A few years after Google and Apple, Samsung finally receives eSIM in the US

A few years after Google and Apple, Samsung finally receives the US-based eSIM

Samsung

Samsung is finally starting to support eSIM in the US. XDA Developers reports that the first working combo is Galaxy Note 20 and Note 20 Ultra on T-Mobile. You’ll need an update to activate the feature, but then you’ll be able to handcuff your old plastic SIM cards. Samsung’s flagship ships began shipping with eSIM starting with the Galaxy S20 in March 2020, but never received support for the US operator. With T-Mobile now supporting the Note 20, we hope other carriers and models will follow suit.

Samsung has been quite slow in terms of absorbing eSIM in general. The first eSIM phone in the world was Google Pixel 2, which was launched in 2017 and was quickly accepted on Google Fi. Apple began supporting eSIM with the iPhone XS in 2018, and carriers quickly activated support.

eSIM eliminates the need for physical plastic SIM cards to connect your phone to your phone bill and get you up and running on your cellular network. Physical SIM cards are one of the many ways in which operators cling to outdated technology. To be identified for service, carriers require that we reserve space in our phones for a 12×9 mm plastic card that contains 256KB of information. It may have seemed like a good idea in the 1990s, when operators prepared the SIM card standard. But today, when a MicroSD card of similar size (15×11 mm) can hold 1 TB of data – or about 4.2 million times more data – SIM cards seem ridiculously outdated.

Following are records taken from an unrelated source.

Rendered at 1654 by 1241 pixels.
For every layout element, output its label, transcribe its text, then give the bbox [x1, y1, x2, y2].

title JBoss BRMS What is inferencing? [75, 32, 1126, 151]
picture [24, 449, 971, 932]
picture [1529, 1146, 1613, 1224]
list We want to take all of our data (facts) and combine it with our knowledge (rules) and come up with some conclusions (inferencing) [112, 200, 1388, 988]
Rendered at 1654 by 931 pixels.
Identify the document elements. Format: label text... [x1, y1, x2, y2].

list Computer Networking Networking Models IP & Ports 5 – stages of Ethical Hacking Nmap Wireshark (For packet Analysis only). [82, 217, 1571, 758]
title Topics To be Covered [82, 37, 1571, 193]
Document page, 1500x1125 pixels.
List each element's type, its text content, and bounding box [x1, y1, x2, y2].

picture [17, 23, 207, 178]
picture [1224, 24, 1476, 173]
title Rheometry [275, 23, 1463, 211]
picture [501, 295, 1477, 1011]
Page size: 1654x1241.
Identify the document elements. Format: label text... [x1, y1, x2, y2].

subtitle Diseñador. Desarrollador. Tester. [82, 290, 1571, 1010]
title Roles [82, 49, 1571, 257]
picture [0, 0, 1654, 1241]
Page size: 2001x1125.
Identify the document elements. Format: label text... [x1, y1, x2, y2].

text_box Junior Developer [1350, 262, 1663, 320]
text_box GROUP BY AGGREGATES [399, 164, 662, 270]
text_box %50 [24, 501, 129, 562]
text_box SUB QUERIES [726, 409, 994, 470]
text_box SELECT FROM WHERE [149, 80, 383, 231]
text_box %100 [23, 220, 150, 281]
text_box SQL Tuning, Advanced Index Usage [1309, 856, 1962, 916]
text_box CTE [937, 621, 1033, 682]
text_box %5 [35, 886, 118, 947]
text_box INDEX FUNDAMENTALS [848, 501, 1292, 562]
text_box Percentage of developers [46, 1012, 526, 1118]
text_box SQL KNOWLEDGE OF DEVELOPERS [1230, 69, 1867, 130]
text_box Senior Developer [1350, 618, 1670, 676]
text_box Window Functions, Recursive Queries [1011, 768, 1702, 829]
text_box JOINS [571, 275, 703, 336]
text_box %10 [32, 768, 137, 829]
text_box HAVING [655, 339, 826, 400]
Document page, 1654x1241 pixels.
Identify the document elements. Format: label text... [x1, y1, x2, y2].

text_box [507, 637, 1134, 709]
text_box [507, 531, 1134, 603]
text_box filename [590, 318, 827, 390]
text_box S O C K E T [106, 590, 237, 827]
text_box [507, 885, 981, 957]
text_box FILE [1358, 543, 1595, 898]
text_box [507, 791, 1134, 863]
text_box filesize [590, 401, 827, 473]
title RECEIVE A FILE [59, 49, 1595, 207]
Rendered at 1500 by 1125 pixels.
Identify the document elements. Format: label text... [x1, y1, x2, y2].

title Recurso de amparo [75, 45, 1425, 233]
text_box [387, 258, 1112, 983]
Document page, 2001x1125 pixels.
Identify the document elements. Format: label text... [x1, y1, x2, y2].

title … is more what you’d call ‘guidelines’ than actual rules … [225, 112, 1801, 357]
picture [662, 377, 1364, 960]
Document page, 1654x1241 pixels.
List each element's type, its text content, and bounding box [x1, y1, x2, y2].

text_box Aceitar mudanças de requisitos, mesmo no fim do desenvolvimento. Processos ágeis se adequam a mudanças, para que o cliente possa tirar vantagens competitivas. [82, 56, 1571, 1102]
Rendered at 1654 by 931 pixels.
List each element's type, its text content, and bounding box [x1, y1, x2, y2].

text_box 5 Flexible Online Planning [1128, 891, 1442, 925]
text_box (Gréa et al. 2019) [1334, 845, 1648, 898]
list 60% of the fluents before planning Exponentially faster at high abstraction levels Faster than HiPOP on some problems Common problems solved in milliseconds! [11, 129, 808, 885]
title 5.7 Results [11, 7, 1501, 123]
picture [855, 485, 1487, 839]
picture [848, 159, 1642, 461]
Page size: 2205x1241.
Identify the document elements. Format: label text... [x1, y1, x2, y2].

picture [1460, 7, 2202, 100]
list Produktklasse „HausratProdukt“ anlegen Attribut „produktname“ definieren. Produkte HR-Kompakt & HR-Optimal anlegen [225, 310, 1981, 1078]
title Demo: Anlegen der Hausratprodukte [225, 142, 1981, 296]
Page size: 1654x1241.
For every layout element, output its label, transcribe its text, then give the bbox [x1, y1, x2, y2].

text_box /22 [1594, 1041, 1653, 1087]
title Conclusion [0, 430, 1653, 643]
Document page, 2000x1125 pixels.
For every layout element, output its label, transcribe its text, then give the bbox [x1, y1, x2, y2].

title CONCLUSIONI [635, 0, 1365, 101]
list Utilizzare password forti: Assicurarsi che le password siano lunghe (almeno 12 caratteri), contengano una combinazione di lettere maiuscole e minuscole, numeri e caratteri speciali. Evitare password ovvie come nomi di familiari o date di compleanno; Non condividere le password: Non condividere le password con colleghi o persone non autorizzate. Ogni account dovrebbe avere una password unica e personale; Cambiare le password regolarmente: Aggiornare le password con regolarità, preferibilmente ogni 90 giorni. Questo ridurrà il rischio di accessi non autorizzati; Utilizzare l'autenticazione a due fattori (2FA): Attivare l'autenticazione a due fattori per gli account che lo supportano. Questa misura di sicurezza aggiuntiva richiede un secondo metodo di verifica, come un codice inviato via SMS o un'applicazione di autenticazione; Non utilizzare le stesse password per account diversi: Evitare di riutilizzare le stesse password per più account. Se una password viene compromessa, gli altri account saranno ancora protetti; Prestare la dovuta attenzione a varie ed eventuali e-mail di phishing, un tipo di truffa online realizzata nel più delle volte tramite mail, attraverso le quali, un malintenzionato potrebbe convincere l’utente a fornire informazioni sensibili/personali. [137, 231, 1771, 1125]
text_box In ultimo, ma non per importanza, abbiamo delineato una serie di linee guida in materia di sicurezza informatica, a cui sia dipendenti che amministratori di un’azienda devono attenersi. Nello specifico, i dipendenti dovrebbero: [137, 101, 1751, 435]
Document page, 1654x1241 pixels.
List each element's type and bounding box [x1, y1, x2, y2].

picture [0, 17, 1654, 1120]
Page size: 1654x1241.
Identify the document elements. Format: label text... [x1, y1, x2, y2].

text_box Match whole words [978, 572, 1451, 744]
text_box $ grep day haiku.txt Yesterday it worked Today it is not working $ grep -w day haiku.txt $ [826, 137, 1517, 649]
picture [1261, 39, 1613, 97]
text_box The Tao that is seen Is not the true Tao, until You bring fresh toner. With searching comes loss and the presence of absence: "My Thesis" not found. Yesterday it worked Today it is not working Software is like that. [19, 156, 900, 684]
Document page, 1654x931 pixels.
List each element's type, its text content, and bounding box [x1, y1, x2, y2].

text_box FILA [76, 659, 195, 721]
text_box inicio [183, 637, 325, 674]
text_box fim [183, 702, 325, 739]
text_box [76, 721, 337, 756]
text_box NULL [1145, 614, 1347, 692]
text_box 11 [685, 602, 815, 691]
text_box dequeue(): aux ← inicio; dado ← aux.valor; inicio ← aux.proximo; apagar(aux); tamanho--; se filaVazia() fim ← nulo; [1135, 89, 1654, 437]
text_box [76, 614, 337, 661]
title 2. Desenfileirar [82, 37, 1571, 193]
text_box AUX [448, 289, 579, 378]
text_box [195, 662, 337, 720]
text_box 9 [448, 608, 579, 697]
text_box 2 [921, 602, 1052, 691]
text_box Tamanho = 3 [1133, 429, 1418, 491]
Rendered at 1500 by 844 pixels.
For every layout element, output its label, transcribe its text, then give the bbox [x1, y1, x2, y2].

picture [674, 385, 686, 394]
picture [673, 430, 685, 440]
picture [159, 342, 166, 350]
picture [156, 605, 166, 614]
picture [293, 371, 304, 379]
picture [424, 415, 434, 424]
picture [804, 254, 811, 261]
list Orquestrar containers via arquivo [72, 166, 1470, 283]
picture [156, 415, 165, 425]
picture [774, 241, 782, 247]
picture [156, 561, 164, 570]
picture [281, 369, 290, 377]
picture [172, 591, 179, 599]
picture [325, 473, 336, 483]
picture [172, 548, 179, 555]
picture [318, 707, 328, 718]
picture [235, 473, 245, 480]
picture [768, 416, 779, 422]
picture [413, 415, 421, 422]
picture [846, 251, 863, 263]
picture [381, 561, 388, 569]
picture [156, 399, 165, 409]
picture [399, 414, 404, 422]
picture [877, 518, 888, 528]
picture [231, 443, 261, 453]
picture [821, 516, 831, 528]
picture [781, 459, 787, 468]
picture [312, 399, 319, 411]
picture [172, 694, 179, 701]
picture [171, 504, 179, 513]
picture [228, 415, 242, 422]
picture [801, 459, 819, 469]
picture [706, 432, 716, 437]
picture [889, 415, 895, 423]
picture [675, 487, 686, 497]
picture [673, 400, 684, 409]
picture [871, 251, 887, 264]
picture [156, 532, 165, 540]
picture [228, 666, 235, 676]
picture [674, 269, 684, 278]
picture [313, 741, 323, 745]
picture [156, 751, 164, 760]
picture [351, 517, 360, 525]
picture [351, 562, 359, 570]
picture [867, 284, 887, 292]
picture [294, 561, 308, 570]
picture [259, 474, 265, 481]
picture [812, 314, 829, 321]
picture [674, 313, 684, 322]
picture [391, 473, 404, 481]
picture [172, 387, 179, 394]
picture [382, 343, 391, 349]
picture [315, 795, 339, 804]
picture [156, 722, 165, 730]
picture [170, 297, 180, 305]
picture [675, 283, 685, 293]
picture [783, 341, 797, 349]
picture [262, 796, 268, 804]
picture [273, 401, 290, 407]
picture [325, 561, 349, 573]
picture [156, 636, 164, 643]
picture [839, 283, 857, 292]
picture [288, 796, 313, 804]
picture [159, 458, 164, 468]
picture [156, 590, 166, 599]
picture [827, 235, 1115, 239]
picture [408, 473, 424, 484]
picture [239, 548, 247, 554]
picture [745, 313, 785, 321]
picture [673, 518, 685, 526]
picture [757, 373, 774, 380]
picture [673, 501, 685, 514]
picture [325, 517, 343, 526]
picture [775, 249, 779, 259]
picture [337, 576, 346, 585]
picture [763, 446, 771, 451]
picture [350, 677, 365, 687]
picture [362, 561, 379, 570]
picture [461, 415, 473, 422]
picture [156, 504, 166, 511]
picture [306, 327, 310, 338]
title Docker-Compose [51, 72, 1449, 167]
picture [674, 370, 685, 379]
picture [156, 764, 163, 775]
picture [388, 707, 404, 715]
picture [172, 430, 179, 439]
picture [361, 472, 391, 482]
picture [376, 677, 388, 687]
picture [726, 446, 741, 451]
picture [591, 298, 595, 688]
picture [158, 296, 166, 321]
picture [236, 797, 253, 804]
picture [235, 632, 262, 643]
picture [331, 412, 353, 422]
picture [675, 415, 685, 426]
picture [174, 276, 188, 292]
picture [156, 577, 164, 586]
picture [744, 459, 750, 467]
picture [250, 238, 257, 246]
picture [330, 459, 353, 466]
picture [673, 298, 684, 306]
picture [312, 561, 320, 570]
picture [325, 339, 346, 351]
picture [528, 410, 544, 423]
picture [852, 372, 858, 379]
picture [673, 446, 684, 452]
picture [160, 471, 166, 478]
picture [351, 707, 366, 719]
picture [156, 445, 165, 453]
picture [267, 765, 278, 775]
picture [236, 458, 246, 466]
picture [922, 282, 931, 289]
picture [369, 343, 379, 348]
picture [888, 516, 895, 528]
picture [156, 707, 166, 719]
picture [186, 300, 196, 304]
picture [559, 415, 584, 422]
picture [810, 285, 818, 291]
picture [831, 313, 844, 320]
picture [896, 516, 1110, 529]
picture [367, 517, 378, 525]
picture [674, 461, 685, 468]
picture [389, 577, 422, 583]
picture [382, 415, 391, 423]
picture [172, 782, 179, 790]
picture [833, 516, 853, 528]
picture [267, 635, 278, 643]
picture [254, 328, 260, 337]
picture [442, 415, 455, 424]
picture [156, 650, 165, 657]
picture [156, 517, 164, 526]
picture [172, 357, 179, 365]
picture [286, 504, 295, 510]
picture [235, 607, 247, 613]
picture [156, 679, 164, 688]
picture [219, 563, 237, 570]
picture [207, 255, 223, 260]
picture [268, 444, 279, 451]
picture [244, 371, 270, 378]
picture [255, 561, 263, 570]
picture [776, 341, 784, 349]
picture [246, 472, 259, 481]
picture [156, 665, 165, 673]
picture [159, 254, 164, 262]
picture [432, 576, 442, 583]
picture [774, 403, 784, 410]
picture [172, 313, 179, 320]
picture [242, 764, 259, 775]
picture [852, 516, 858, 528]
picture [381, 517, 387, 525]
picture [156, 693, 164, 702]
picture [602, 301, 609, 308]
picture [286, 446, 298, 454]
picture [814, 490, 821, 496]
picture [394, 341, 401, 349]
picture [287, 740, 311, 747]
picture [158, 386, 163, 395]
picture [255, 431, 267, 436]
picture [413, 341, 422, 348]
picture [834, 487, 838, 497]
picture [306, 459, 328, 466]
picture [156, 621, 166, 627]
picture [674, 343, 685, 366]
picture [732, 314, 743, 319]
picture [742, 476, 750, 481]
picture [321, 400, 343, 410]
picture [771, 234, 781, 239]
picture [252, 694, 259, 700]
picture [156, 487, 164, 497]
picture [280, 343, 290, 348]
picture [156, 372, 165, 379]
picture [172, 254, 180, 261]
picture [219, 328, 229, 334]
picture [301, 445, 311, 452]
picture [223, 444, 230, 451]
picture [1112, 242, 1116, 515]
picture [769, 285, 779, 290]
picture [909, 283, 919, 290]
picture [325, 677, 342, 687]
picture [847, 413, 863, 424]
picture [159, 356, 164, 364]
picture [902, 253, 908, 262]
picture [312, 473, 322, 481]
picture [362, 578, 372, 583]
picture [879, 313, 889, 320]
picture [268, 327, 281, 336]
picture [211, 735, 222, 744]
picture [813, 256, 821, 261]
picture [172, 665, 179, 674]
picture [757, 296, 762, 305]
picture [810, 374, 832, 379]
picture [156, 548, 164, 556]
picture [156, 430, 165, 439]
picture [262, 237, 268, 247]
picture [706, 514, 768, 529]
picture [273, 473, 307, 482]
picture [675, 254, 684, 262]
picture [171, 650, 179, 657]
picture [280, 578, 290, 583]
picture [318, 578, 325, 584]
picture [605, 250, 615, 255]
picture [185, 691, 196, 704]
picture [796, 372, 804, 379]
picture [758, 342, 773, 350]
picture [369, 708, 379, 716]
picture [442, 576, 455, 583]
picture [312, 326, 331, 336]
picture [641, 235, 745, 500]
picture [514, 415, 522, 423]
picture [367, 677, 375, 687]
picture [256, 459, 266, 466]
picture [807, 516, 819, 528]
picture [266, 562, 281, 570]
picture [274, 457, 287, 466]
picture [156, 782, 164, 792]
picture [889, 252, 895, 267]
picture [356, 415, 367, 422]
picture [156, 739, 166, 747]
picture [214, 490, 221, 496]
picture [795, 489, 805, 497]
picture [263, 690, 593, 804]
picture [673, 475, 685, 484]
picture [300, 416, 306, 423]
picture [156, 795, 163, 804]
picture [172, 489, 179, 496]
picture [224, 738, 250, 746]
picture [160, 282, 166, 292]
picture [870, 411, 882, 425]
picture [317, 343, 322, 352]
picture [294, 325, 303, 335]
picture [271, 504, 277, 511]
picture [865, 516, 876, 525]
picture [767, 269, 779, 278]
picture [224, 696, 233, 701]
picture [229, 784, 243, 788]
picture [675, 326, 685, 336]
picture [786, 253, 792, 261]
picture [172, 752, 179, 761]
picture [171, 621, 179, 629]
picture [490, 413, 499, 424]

eSIM, if the mobile industry adopted it and gave up SIM cards completely, would allow the operator to change more easily, as you would only have to download an application to switch service, instead of buying a piece of physical plastic . It would allow manufacturers to save space inside a device, as an eSIM chip on the motherboard is much smaller than a SIM card, a SIM card tray, and an eject system. Complete removal of the slot would lead to less space for dust and water to enter.

For phones with eSIM and a physical SIM slot, eSIM often leads to “dual-SIM” support, allowing users to subscribe to two operators simultaneously. This is good for people who want to juggle multiple numbers or for someone who wants to combine the best coverage of two operators. This is enabled on T-Mobile’s Note 20, which lists “Dual SIM Support (DSDS)”, which means you’ll be on both networks at the same time.